Jordan explained to Mail Online Travel that the trouble makers in the area have a tendency to zoom about in skiffs at up to 30 or 40 knots with no lights – and he set out from Khôr 'Angar at 4am when it was dark. So he had a lot to be concerned about. But then, Jordan is skilled in the art of avoiding trouble.

Jordan at Khôr 'Angar before setting off. Jordan had spent 10 days in-country beforehand monitoring tides and the security situation. He put a great deal of effort into planning the operation.

He said:

‘There were many logistical challenges. I spent 10 days in-country monitoring the traffic of vessels, monitoring tides and sea states and of course the ever-changing security situation.
‘I also had a VHF radio which was tuned in to Channel 16 in the High Risk Area and could regularly hear commercial shipping captains warning other vessels about suspicious small vessels in the area. This obviously made me very nervous.
‘I had regular excellent intelligence updates daily from“Gray Page”, a leading British maritime security consultancy which provided me with information on suspicious activity, current threats, the situation in Yemen and so on and I also had regular communications via sat comms with “Eton Harris”, a UAE-based firm that sponsored this project.

Of Jordan's tech support for the trip, he said:

'I had a VHF radio which was tuned in to Channel 16 in the High Risk Area and could regularly hear commercial shipping captains warning other vessels about suspicious small vessels in the area'. ‘It should also be noted that Saudi Arabia announced a partial ceasefire in the region I was rowing the day before I set off, which was a stroke of good fortune.’

While out on the water, it was just Jordan, the intense sunshine and big currents.The finish point was Ras Siyyan, just up the coast, via Perim Island in Yemen.

Jordan spent four days in the Khôr 'Angar camp at before tackling his rowing challenge. Here he ate freshly caught fish every day - but suffered diarrhoea and was physically sick

The UK Foreign and Commonwealth Office advised Jordan against rowing the strait.
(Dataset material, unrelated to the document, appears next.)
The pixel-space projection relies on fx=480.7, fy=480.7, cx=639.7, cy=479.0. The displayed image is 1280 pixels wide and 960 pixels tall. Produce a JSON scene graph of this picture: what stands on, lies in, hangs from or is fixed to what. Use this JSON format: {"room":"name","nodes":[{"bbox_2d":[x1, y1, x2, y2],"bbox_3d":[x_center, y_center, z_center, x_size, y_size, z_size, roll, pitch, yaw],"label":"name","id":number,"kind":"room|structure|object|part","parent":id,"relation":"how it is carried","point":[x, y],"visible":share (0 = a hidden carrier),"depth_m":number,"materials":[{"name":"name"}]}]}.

He continued:

‘I was completely unarmed and unsupported - at sea - but I did have photographer Stephen McGrath documenting and tracking me and also a small local crew of a fixer, a driver and local guide from Djibouti who made sure I had no issues whilst making my way towards the Eritrean border in Northern Djibouti.
 ‘On the day the sea conditions were very favourable on the way out towards Yemen but on the way back in I battled some fast currents in the blistering 38 degrees heat and suffered from excessive dehydration for the next two days - and my hands are completely blistered too.
‘There were a few hairy moments when I was approached by armed men in fast skiffs, but fortunately for me, they were coastguards protecting Djibouti and Yemen respectively. There were also many small fishing vessels out there, which of course I did my best to steer clear of, as you never know who the bad guys are. We used to say “every pirate is also a fisherman but not every fisherman is also a pirate”…
‘The boat was built by Rannoch Adventure in the UK and was designed for adventures. They kindly allowed me to gift the boat when I had finished to a local rowing club in Djibouti. And helped with my training plans too.'

Jordan trained extensively for 12 months with some of the greatest names in rowing, including double Olympic champion Alex Gregory MBE and fellow Olympic medalist James Foad.
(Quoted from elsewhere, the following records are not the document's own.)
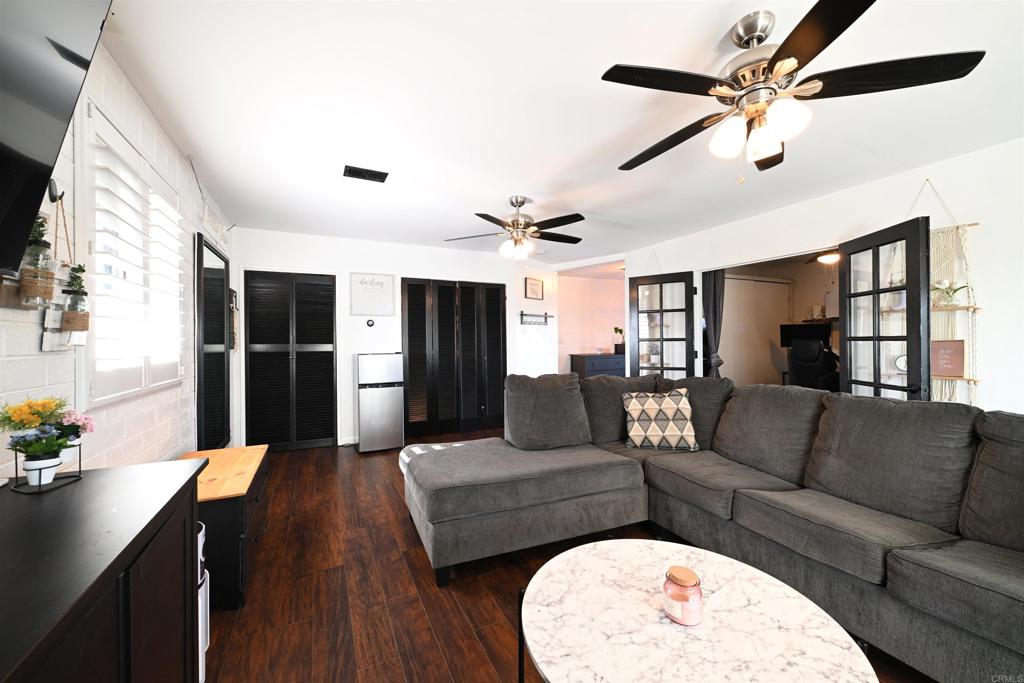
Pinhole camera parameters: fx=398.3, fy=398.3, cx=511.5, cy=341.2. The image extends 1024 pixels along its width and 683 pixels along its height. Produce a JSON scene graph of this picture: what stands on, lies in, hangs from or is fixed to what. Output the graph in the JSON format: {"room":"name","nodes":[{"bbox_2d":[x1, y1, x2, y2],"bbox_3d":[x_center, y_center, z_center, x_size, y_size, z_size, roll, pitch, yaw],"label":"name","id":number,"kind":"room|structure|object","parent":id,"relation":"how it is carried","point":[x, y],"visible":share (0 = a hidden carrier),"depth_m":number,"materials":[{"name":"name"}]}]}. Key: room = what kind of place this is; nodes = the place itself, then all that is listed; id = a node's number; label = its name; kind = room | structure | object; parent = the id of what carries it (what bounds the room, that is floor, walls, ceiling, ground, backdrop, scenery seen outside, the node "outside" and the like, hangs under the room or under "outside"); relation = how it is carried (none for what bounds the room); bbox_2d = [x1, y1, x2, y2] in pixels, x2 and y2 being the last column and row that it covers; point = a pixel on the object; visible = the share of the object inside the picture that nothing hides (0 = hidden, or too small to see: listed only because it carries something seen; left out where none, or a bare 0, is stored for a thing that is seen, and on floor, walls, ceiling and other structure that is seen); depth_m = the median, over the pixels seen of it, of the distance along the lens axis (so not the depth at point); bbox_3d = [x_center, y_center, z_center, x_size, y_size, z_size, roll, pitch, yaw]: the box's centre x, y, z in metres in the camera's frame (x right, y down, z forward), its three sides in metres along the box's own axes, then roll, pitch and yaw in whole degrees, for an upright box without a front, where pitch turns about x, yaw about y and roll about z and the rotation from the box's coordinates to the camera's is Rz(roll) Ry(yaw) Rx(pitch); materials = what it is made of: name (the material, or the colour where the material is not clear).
{"room":"living room","nodes":[
{"label":"living room","id":0,"kind":"room"},
{"bbox_2d":[0,44,235,481],"bbox_3d":[-1.554,0.009,1.207,0.146,2.480,7.242,0,0,-26],"label":"left wall","id":1,"kind":"structure","parent":0,"point":[43,367],"depth_m":1.81,"materials":[{"name":"white brick"}]},
{"bbox_2d":[16,212,55,307],"bbox_3d":[-1.459,-0.256,1.217,0.086,0.322,0.113,0,0,-26],"label":"hanging planter","id":2,"kind":"object","parent":1,"relation":"attached to","point":[35,247],"visible":0.92,"depth_m":1.20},
{"bbox_2d":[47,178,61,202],"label":"wall hook","id":3,"kind":"object","parent":1,"relation":"attached to","point":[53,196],"visible":0.73,"depth_m":1.37,"materials":[{"name":"black metal"}]},
{"bbox_2d":[0,0,113,281],"bbox_3d":[-0.964,-0.574,0.516,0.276,0.858,1.185,0,0,-26],"label":"television","id":4,"kind":"object","parent":1,"relation":"attached to","point":[3,198],"visible":0.99,"depth_m":0.90,"materials":[{"name":"black"}]},
{"bbox_2d":[39,192,90,349],"bbox_3d":[-1.492,-0.242,1.331,0.096,0.547,0.220,0,0,-26],"label":"hanging planter","id":5,"kind":"object","parent":1,"relation":"hanging from","point":[67,321],"visible":0.96,"depth_m":1.30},
{"bbox_2d":[78,98,185,407],"bbox_3d":[-1.902,-0.339,1.998,0.132,1.243,1.179,0,0,-26],"label":"window","id":6,"kind":"structure","parent":1,"relation":"in","point":[97,333],"depth_m":1.84,"materials":[{"name":"white"}]},
{"bbox_2d":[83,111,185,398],"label":"plantation shutter","id":7,"kind":"object","parent":6,"relation":"attached to","point":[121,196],"visible":0.62,"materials":[{"name":"white paint"}]},
{"bbox_2d":[194,234,230,448],"bbox_3d":[-2.507,0.211,3.390,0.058,2.021,0.854,0,0,-26],"label":"mirror","id":8,"kind":"structure","parent":1,"relation":"attached to","point":[209,385],"depth_m":3.27,"materials":[{"name":"black mirror"}]},
{"bbox_2d":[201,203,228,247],"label":"wall sign","id":9,"kind":"object","parent":1,"relation":"attached to","point":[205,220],"visible":0.92,"depth_m":3.37,"materials":[{"name":"white"}]},
{"bbox_2d":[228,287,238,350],"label":"wall hanging","id":10,"kind":"object","parent":1,"relation":"attached to","point":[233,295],"visible":0.69,"depth_m":3.90,"materials":[{"name":"brown"}]},
{"bbox_2d":[232,228,558,448],"bbox_3d":[-1.171,-0.015,5.263,4.032,2.474,0.136,0,0,-26],"label":"back wall","id":11,"kind":"structure","parent":0,"point":[287,257],"depth_m":4.88,"materials":[{"name":"white paint"}]},
{"bbox_2d":[242,270,337,450],"bbox_3d":[-2.518,0.213,4.551,0.950,2.025,0.091,0,0,-26],"label":"louvered closet door","id":12,"kind":"structure","parent":11,"relation":"in","point":[317,337],"depth_m":4.54,"materials":[{"name":"black paint"}]},
{"bbox_2d":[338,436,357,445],"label":"baseboard","id":13,"kind":"structure","parent":11,"relation":"attached to","point":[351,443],"depth_m":4.77,"materials":[{"name":"white paint"}]},
{"bbox_2d":[365,318,374,326],"bbox_3d":[-1.734,-0.228,4.881,0.090,0.098,0.027,0,0,-26],"label":"thermostat","id":14,"kind":"object","parent":11,"relation":"attached to","point":[369,321],"visible":0.98,"depth_m":4.87,"materials":[{"name":"black"}]},
{"bbox_2d":[350,272,394,315],"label":"wall sign","id":15,"kind":"object","parent":11,"relation":"attached to","point":[371,311],"visible":1,"depth_m":4.83,"materials":[{"name":"white"}]},
{"bbox_2d":[401,277,506,438],"bbox_3d":[-0.728,0.198,5.380,1.449,2.051,0.095,0,0,-26],"label":"bifold closet door","id":16,"kind":"structure","parent":11,"relation":"in","point":[411,285],"depth_m":5.35,"materials":[{"name":"wood"}]},
{"bbox_2d":[524,277,543,299],"bbox_3d":[0.342,-0.803,6.084,0.024,0.307,0.411,0,0,39],"label":"framed picture","id":17,"kind":"object","parent":11,"relation":"attached to","point":[534,283],"visible":0.99,"depth_m":6.06},
{"bbox_2d":[520,311,551,325],"bbox_3d":[0.380,-0.346,6.050,0.690,0.184,0.086,0,0,-40],"label":"coat rack","id":18,"kind":"object","parent":11,"relation":"attached to","point":[546,321],"visible":1,"depth_m":6.04,"materials":[{"name":"black metal"}]},
{"bbox_2d":[93,0,1023,262],"bbox_3d":[0.975,-1.295,3.320,6.422,0.105,8.205,0,0,-26],"label":"ceiling","id":19,"kind":"structure","parent":0,"point":[471,196],"depth_m":2.11,"materials":[{"name":"white paint"}]},
{"bbox_2d":[343,165,388,182],"bbox_3d":[-1.085,-1.236,2.942,0.294,0.015,0.169,0,0,-26],"label":"ceiling vent","id":20,"kind":"object","parent":19,"relation":"attached to","point":[371,176],"visible":0.99,"depth_m":2.93,"materials":[{"name":"black metal"}]},
{"bbox_2d":[446,195,586,260],"bbox_3d":[0.085,-0.969,3.489,1.229,0.535,1.213,0,0,-26],"label":"ceiling fan","id":21,"kind":"object","parent":19,"relation":"hanging from","point":[514,222],"visible":0.99,"depth_m":3.40,"materials":[{"name":"metal"}]},
{"bbox_2d":[604,0,983,182],"bbox_3d":[0.957,-0.941,1.632,1.238,0.594,1.247,0,0,-26],"label":"ceiling fan","id":22,"kind":"object","parent":19,"relation":"hanging from","point":[770,64],"visible":0.99,"depth_m":1.49,"materials":[{"name":"metal"}]},
{"bbox_2d":[204,432,934,682],"bbox_3d":[1.286,1.266,3.200,7.089,0.100,8.500,0,0,-26],"label":"floor","id":23,"kind":"structure","parent":0,"point":[479,660],"depth_m":1.94,"materials":[{"name":"brown wood"}]},
{"bbox_2d":[0,456,207,682],"bbox_3d":[-0.875,0.807,0.512,0.489,0.826,1.694,0,0,-26],"label":"black cabinet","id":24,"kind":"object","parent":23,"relation":"on","point":[99,590],"visible":0.98,"depth_m":0.82,"materials":[{"name":"black wood"}]},
{"bbox_2d":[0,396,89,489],"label":"flowers","id":25,"kind":"object","parent":24,"relation":"on","point":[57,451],"visible":0.99,"depth_m":1.06,"materials":[{"name":"plant"}]},
{"bbox_2d":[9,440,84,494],"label":"plant stand","id":26,"kind":"object","parent":24,"relation":"on","point":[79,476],"visible":0.61,"depth_m":1.07,"materials":[{"name":"black metal"}]},
{"bbox_2d":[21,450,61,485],"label":"flower pot","id":27,"kind":"object","parent":26,"relation":"in","point":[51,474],"visible":0.82,"depth_m":1.12,"materials":[{"name":"white ceramic"}]},
{"bbox_2d":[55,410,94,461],"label":"potted flower","id":28,"kind":"object","parent":26,"relation":"in","point":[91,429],"visible":0.55,"depth_m":1.17,"materials":[{"name":"plant"}]},
{"bbox_2d":[197,521,209,682],"bbox_3d":[-1.239,0.965,1.426,0.269,0.529,0.239,0,0,-26],"label":"trash can","id":29,"kind":"object","parent":23,"relation":"on","point":[201,542],"visible":0.17,"depth_m":1.44,"materials":[{"name":"white"}]},
{"bbox_2d":[184,444,269,610],"bbox_3d":[-1.639,0.970,2.187,0.473,0.522,0.955,0,0,-26],"label":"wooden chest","id":30,"kind":"object","parent":23,"relation":"on","point":[241,462],"visible":0.46,"depth_m":1.89,"materials":[{"name":"black wood"}]},
{"bbox_2d":[355,352,403,453],"bbox_3d":[-1.546,0.686,4.645,0.470,1.091,0.478,0,0,-26],"label":"mini fridge","id":31,"kind":"object","parent":23,"relation":"on","point":[367,401],"visible":0.99,"depth_m":4.43,"materials":[{"name":"silver metal"}]},
{"bbox_2d":[570,352,626,378],"bbox_3d":[1.684,0.706,7.158,1.211,0.949,0.494,0,0,-26],"label":"dresser","id":32,"kind":"object","parent":23,"relation":"on","point":[610,365],"visible":0.38,"depth_m":6.89,"materials":[{"name":"blue wood"}]},
{"bbox_2d":[612,327,624,352],"bbox_3d":[1.943,-0.039,7.153,0.245,0.469,0.189,0,0,-26],"label":"potted plant","id":33,"kind":"object","parent":32,"relation":"on","point":[616,329],"visible":0.94,"depth_m":7.11,"materials":[{"name":"green plant"}]},
{"bbox_2d":[519,538,876,682],"bbox_3d":[0.446,0.988,1.099,0.877,0.478,0.900,0,0,-26],"label":"coffee table","id":34,"kind":"object","parent":23,"relation":"on","point":[602,542],"visible":1,"depth_m":1.05,"materials":[{"name":"white stone"}]},
{"bbox_2d":[662,566,703,625],"bbox_3d":[0.470,0.698,1.104,0.107,0.120,0.107,0,0,-26],"label":"candle jar","id":35,"kind":"object","parent":34,"relation":"on","point":[696,584],"visible":0.99,"depth_m":1.07,"materials":[{"name":"glass"}]},
{"bbox_2d":[407,372,1023,682],"bbox_3d":[0.964,0.746,1.821,2.332,0.955,3.385,0,0,-26],"label":"sectional sofa","id":36,"kind":"object","parent":23,"relation":"on","point":[900,588],"visible":0.99,"depth_m":1.93,"materials":[{"name":"grey fabric"}]},
{"bbox_2d":[622,388,698,450],"bbox_3d":[1.081,0.565,2.904,0.515,0.416,0.256,0,0,12],"label":"throw pillow","id":37,"kind":"object","parent":36,"relation":"on","point":[650,405],"visible":1,"depth_m":2.83,"materials":[{"name":"fabric"}]},
{"bbox_2d":[559,266,625,371],"bbox_3d":[1.633,-0.005,7.435,2.346,2.436,0.210,0,0,-26],"label":"hallway wall","id":38,"kind":"structure","parent":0,"point":[570,349],"depth_m":7.36,"materials":[{"name":"paint"}]},
{"bbox_2d":[702,268,726,377],"bbox_3d":[2.448,0.008,4.835,0.278,2.119,0.134,0,0,-26],"label":"curtain","id":39,"kind":"object","parent":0,"point":[714,313],"visible":0.53,"depth_m":4.82,"materials":[{"name":"grey fabric"}]},
{"bbox_2d":[778,322,830,347],"bbox_3d":[4.316,-0.009,5.836,0.286,0.503,0.516,0,0,-26],"label":"monitor","id":40,"kind":"object","parent":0,"point":[782,335],"visible":0.72,"depth_m":5.85,"materials":[{"name":"black plastic"}]},
{"bbox_2d":[625,138,1023,415],"bbox_3d":[2.964,-0.030,3.031,0.131,2.480,6.100,0,0,-26],"label":"right wall","id":41,"kind":"structure","parent":0,"point":[886,212],"depth_m":2.77,"materials":[{"name":"white paint"}]},
{"bbox_2d":[627,269,695,378],"bbox_3d":[1.800,0.166,4.801,0.733,2.074,0.150,0,0,33],"label":"french door","id":42,"kind":"structure","parent":41,"relation":"attached to","point":[662,311],"depth_m":4.78,"materials":[{"name":"glass"}]},
{"bbox_2d":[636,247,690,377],"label":"macrame hanging","id":43,"kind":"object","parent":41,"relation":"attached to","point":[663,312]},
{"bbox_2d":[838,217,930,402],"bbox_3d":[2.633,0.191,2.871,0.160,2.012,0.719,0,0,3],"label":"french door","id":44,"kind":"structure","parent":41,"relation":"attached to","point":[910,355],"depth_m":2.80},
{"bbox_2d":[920,178,979,405],"bbox_3d":[2.948,-0.316,2.736,0.313,1.666,0.395,0,0,-26],"label":"macrame hanging","id":45,"kind":"object","parent":41,"relation":"hanging from","point":[974,379],"visible":0.6,"depth_m":2.68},
{"bbox_2d":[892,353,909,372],"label":"round decor","id":46,"kind":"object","parent":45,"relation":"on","point":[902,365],"visible":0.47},
{"bbox_2d":[931,340,964,376],"bbox_3d":[2.936,0.115,2.718,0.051,0.242,0.210,0,0,-26],"label":"wooden sign","id":47,"kind":"object","parent":45,"relation":"on","point":[958,369],"visible":0.83,"depth_m":2.69,"materials":[{"name":"brown"}]},
{"bbox_2d":[931,278,969,307],"bbox_3d":[2.911,-0.324,2.669,0.196,0.196,0.216,0,0,-26],"label":"potted plant","id":48,"kind":"object","parent":45,"relation":"on","point":[946,283],"visible":0.81,"depth_m":2.65,"materials":[{"name":"white plant"}]},
{"bbox_2d":[816,251,840,263],"bbox_3d":[3.990,-1.068,5.002,0.403,0.141,0.416,0,0,-26],"label":"ceiling light","id":49,"kind":"object","parent":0,"point":[830,257],"visible":0.61,"depth_m":4.94,"materials":[{"name":"white glass"}]},
{"label":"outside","id":50,"kind":"structure","parent":0,"visible":0},
{"bbox_2d":[720,275,791,388],"bbox_3d":[3.771,0.081,6.331,1.843,2.180,0.077,0,0,-26],"label":"closet door","id":51,"kind":"structure","parent":50,"point":[768,283],"depth_m":6.33,"materials":[{"name":"white paint"}]},
{"label":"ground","id":52,"kind":"structure","parent":50,"visible":0},
{"bbox_2d":[786,335,839,391],"bbox_3d":[3.828,0.499,5.029,0.815,1.225,0.768,0,0,-26],"label":"office chair","id":53,"kind":"object","parent":52,"relation":"on","point":[796,355],"visible":0.73,"depth_m":4.88,"materials":[{"name":"black"}]}
]}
His main motivation for the rowing voyage was to raise money for three charities –Frontline Children, Epilepsy Action and Seafarers UK - and help fund the building of a school for war refugees in As'Eyla in Djibouti

He’s now feeling ecstatic that all the hard work paid off. He said:

‘It was very emotional reaching Ras Siyyan at the end. Two years of planning and 12 months of training. To get there was magical and seeing a group of bull sharks on arrival was quite cool as Ras Siyyan is a mountain that depicts a shark fin.
‘It was the toughest thing I’ve ever done. However, what is more important, is that the world takes notice of the humanitarian crisis in Yemen and the sheer number of casualties and losses that are being suffered by children daily. These are the completely innocent victims of this conflict and the world needs to do more to protect them.’